In the Portuguese's mind, more English players and coaches should open up to the idea of heading abroad for their trade, which could in time lead to a greater number of successful British leaders on home soil.
The Telegraph's Ian Winrow quotes Mourinho as saying:
At this moment in the Premier League - and I know I’m speaking against myself – but I disagree with so many foreign coaches in this country. It’s because I don’t see a reason for that because I don’t feel the English managers are in any point behind the foreign ones. But I think if there are no jobs in the country as a manager or a player then you have to go.
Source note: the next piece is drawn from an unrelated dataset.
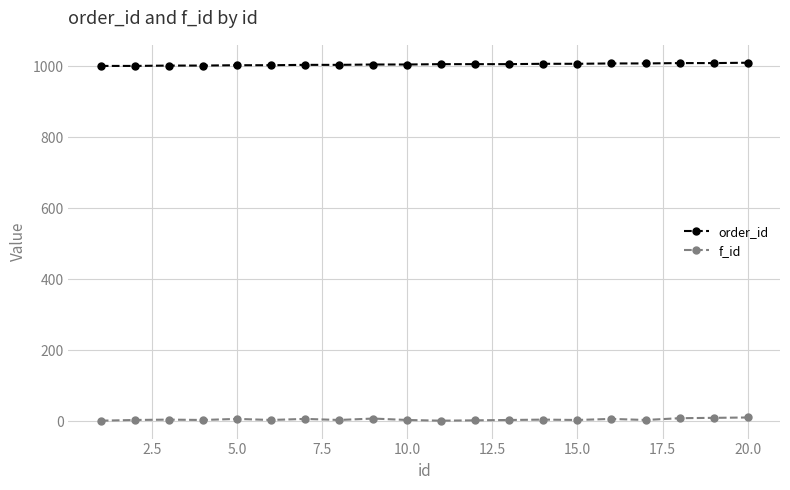

True or false: order_id and f_id intersect in this chart.

False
I have to say the managers that are coming here are good. So I’m not saying the people here are not top people, or that they doesn’t deserve to be here. I just feel sorry that in a football country like England managers are not getting enough jobs in this country. The main culture has to be always British.
Mourinho goes on to point out Steve McClaren's success with FC Twente as a prime example of a manager garnering great pedigree from their time spent abroad.
There will undoubtedly be those who agree with the Blues boss, but the Premier League in particular may have reached a point of no return when it comes to its pattern of hiring managers.